TASK DETAILS: How many lines of these entries hold the string "DataWidth"? Answer with the number alone.

Plain-text engineering files:
····················

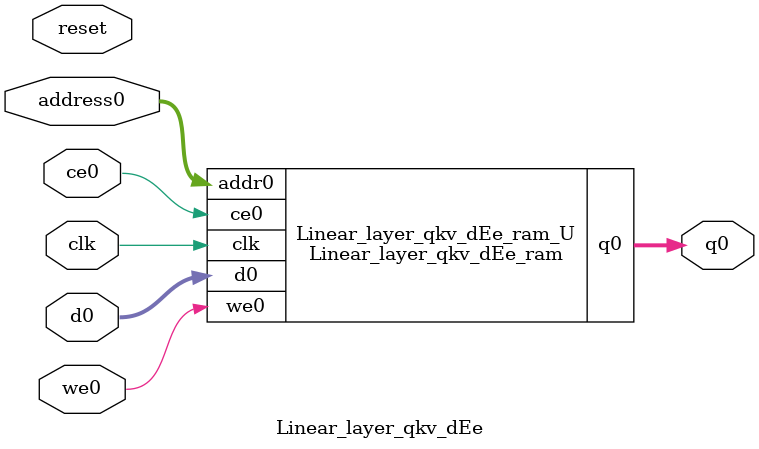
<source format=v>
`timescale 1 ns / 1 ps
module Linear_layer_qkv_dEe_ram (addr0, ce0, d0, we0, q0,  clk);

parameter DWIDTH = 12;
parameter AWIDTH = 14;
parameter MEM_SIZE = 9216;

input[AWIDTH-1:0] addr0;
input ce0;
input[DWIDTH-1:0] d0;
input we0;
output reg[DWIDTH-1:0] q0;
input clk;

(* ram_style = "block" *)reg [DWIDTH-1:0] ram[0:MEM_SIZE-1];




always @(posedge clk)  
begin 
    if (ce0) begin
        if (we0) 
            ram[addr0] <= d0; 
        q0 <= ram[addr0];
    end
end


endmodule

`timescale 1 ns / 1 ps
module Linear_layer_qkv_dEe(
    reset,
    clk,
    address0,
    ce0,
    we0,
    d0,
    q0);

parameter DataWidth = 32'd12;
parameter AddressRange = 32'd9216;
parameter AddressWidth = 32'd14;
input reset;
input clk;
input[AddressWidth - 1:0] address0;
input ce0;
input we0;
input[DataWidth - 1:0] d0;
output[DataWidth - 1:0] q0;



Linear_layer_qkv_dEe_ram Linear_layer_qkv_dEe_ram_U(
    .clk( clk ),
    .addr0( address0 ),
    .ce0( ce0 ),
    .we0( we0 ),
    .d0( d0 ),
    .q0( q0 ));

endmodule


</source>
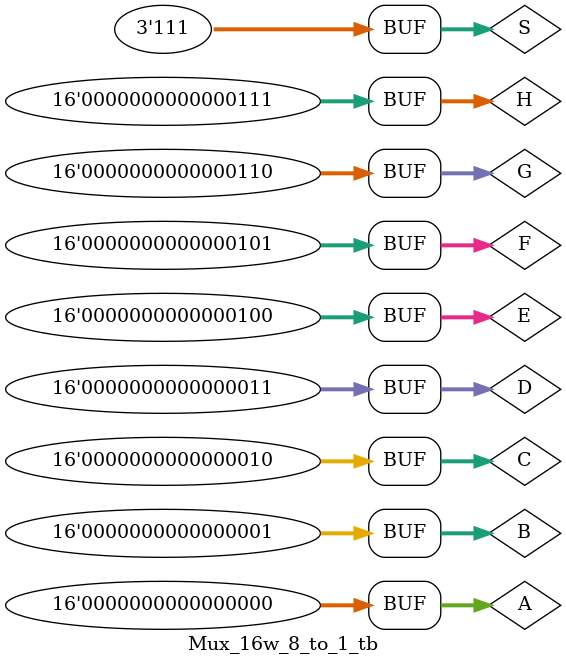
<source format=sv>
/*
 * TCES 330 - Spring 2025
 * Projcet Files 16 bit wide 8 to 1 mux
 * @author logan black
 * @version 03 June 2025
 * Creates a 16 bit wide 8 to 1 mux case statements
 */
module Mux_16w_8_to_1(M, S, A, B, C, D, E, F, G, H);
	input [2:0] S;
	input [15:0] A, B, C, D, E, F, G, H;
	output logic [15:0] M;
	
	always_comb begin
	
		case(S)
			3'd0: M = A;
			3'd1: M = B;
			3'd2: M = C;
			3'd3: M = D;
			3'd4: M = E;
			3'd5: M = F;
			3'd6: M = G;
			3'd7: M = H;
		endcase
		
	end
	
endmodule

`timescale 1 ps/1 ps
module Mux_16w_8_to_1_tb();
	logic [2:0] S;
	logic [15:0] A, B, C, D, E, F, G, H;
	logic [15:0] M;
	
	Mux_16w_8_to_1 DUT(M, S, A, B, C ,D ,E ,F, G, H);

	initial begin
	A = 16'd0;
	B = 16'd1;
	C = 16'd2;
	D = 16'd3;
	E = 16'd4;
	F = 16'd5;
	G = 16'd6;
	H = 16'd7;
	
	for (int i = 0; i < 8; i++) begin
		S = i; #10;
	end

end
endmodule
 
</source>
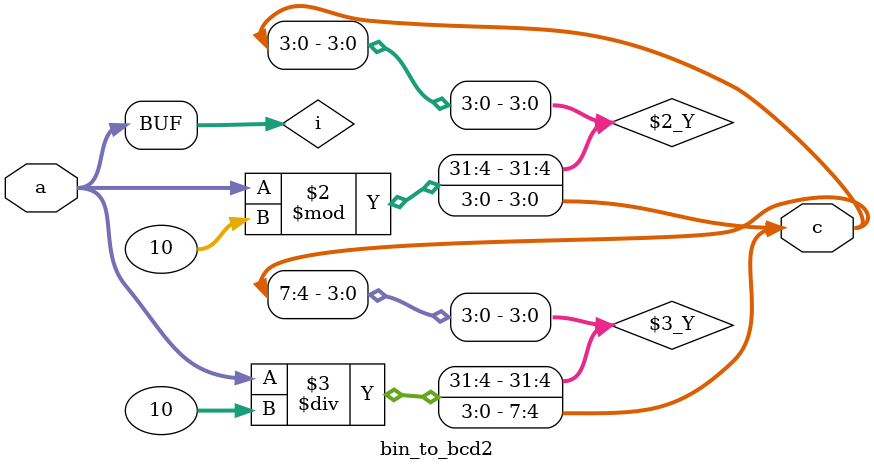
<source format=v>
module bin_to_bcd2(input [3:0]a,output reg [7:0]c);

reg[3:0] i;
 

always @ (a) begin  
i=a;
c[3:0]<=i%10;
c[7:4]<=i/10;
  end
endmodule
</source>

····················

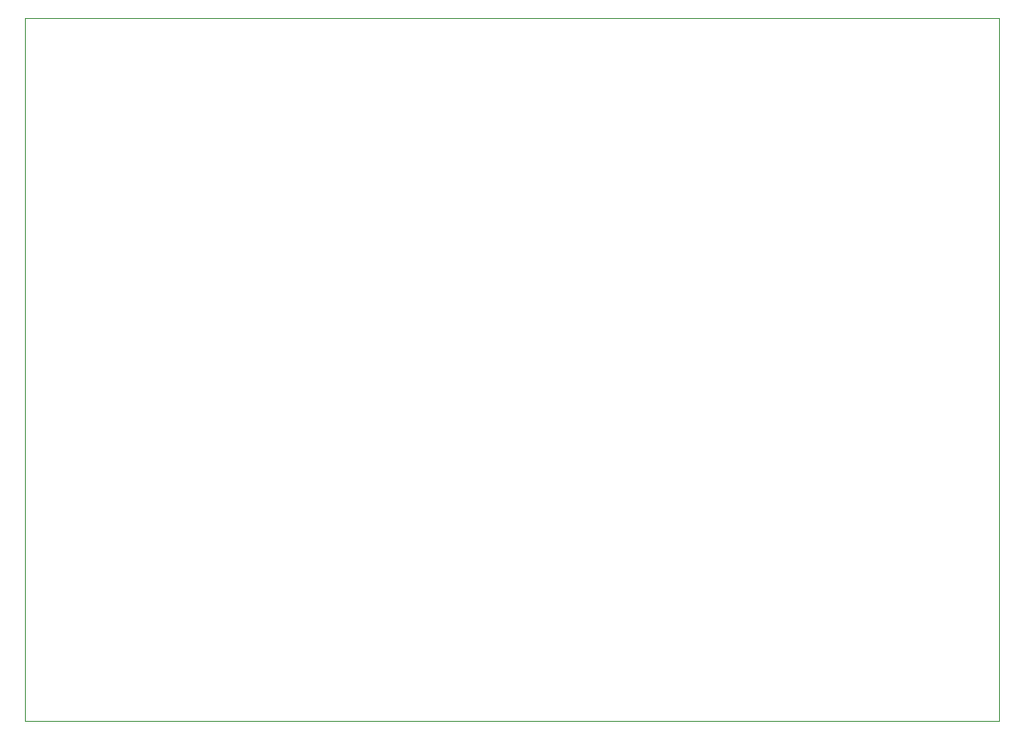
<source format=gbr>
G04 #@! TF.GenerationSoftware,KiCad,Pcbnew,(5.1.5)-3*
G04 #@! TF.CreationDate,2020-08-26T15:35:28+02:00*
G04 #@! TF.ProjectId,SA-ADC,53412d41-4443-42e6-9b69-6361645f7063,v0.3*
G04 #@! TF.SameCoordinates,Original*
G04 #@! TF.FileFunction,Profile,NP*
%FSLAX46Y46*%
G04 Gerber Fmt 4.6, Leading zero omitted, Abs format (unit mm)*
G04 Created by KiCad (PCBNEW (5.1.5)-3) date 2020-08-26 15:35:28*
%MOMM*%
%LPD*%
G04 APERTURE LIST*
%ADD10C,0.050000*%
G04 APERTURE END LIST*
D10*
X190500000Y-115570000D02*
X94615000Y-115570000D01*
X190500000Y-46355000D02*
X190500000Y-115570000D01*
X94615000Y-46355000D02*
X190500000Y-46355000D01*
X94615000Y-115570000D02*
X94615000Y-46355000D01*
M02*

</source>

····················

SOLUTION TO THE PROBLEM: 3